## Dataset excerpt
• • • • • • •

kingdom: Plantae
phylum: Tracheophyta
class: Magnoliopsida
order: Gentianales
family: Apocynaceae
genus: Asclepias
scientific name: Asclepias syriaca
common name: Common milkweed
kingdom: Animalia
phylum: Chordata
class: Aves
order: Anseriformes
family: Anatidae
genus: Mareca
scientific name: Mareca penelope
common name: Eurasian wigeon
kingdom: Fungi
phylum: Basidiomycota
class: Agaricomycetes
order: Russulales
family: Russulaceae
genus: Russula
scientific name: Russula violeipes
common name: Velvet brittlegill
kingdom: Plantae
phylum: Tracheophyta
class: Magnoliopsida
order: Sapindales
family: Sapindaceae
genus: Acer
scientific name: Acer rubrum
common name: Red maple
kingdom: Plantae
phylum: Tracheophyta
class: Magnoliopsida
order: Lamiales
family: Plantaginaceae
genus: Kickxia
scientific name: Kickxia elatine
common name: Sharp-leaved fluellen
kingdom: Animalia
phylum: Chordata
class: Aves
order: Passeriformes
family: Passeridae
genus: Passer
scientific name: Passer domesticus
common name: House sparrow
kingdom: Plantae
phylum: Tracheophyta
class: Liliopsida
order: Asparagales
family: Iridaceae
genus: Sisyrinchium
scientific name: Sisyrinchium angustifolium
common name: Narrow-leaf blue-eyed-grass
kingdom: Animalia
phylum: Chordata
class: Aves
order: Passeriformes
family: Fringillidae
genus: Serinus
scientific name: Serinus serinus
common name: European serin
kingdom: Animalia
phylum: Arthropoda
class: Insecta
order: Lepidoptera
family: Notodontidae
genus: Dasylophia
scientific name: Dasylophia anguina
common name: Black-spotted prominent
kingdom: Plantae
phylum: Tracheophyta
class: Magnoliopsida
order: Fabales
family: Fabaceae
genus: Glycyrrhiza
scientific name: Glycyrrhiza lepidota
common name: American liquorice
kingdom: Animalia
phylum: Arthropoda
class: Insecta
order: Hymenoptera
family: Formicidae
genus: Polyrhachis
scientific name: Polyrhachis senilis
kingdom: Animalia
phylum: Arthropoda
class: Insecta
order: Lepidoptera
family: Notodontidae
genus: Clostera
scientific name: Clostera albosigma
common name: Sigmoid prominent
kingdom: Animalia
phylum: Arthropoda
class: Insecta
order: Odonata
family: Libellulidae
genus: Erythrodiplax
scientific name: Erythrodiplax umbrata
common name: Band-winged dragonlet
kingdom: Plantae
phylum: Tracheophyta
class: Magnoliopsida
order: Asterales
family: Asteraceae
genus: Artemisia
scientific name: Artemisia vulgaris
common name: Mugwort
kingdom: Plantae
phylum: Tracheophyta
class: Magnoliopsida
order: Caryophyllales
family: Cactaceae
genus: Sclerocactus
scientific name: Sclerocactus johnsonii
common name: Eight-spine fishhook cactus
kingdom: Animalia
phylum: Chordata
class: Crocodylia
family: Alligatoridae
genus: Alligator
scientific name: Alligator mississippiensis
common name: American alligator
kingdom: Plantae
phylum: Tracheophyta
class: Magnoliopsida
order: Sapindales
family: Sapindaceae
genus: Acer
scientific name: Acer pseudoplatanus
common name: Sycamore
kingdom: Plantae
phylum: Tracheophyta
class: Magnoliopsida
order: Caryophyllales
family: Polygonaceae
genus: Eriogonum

• • • • • • •

## The request
Rewrite the listing above, replacing every occurrence of "scientific name" with "binomial name" and leaving everything else unchanged.

## Task response
kingdom: Plantae
phylum: Tracheophyta
class: Magnoliopsida
order: Gentianales
family: Apocynaceae
genus: Asclepias
binomial name: Asclepias syriaca
common name: Common milkweed
kingdom: Animalia
phylum: Chordata
class: Aves
order: Anseriformes
family: Anatidae
genus: Mareca
binomial name: Mareca penelope
common name: Eurasian wigeon
kingdom: Fungi
phylum: Basidiomycota
class: Agaricomycetes
order: Russulales
family: Russulaceae
genus: Russula
binomial name: Russula violeipes
common name: Velvet brittlegill
kingdom: Plantae
phylum: Tracheophyta
class: Magnoliopsida
order: Sapindales
family: Sapindaceae
genus: Acer
binomial name: Acer rubrum
common name: Red maple
kingdom: Plantae
phylum: Tracheophyta
class: Magnoliopsida
order: Lamiales
family: Plantaginaceae
genus: Kickxia
binomial name: Kickxia elatine
common name: Sharp-leaved fluellen
kingdom: Animalia
phylum: Chordata
class: Aves
order: Passeriformes
family: Passeridae
genus: Passer
binomial name: Passer domesticus
common name: House sparrow
kingdom: Plantae
phylum: Tracheophyta
class: Liliopsida
order: Asparagales
family: Iridaceae
genus: Sisyrinchium
binomial name: Sisyrinchium angustifolium
common name: Narrow-leaf blue-eyed-grass
kingdom: Animalia
phylum: Chordata
class: Aves
order: Passeriformes
family: Fringillidae
genus: Serinus
binomial name: Serinus serinus
common name: European serin
kingdom: Animalia
phylum: Arthropoda
class: Insecta
order: Lepidoptera
family: Notodontidae
genus: Dasylophia
binomial name: Dasylophia anguina
common name: Black-spotted prominent
kingdom: Plantae
phylum: Tracheophyta
class: Magnoliopsida
order: Fabales
family: Fabaceae
genus: Glycyrrhiza
binomial name: Glycyrrhiza lepidota
common name: American liquorice
kingdom: Animalia
phylum: Arthropoda
class: Insecta
order: Hymenoptera
family: Formicidae
genus: Polyrhachis
binomial name: Polyrhachis senilis
kingdom: Animalia
phylum: Arthropoda
class: Insecta
order: Lepidoptera
family: Notodontidae
genus: Clostera
binomial name: Clostera albosigma
common name: Sigmoid prominent
kingdom: Animalia
phylum: Arthropoda
class: Insecta
order: Odonata
family: Libellulidae
genus: Erythrodiplax
binomial name: Erythrodiplax umbrata
common name: Band-winged dragonlet
kingdom: Plantae
phylum: Tracheophyta
class: Magnoliopsida
order: Asterales
family: Asteraceae
genus: Artemisia
binomial name: Artemisia vulgaris
common name: Mugwort
kingdom: Plantae
phylum: Tracheophyta
class: Magnoliopsida
order: Caryophyllales
family: Cactaceae
genus: Sclerocactus
binomial name: Sclerocactus johnsonii
common name: Eight-spine fishhook cactus
kingdom: Animalia
phylum: Chordata
class: Crocodylia
family: Alligatoridae
genus: Alligator
binomial name: Alligator mississippiensis
common name: American alligator
kingdom: Plantae
phylum: Tracheophyta
class: Magnoliopsida
order: Sapindales
family: Sapindaceae
genus: Acer
binomial name: Acer pseudoplatanus
common name: Sycamore
kingdom: Plantae
phylum: Tracheophyta
class: Magnoliopsida
order: Caryophyllales
family: Polygonaceae
genus: Eriogonum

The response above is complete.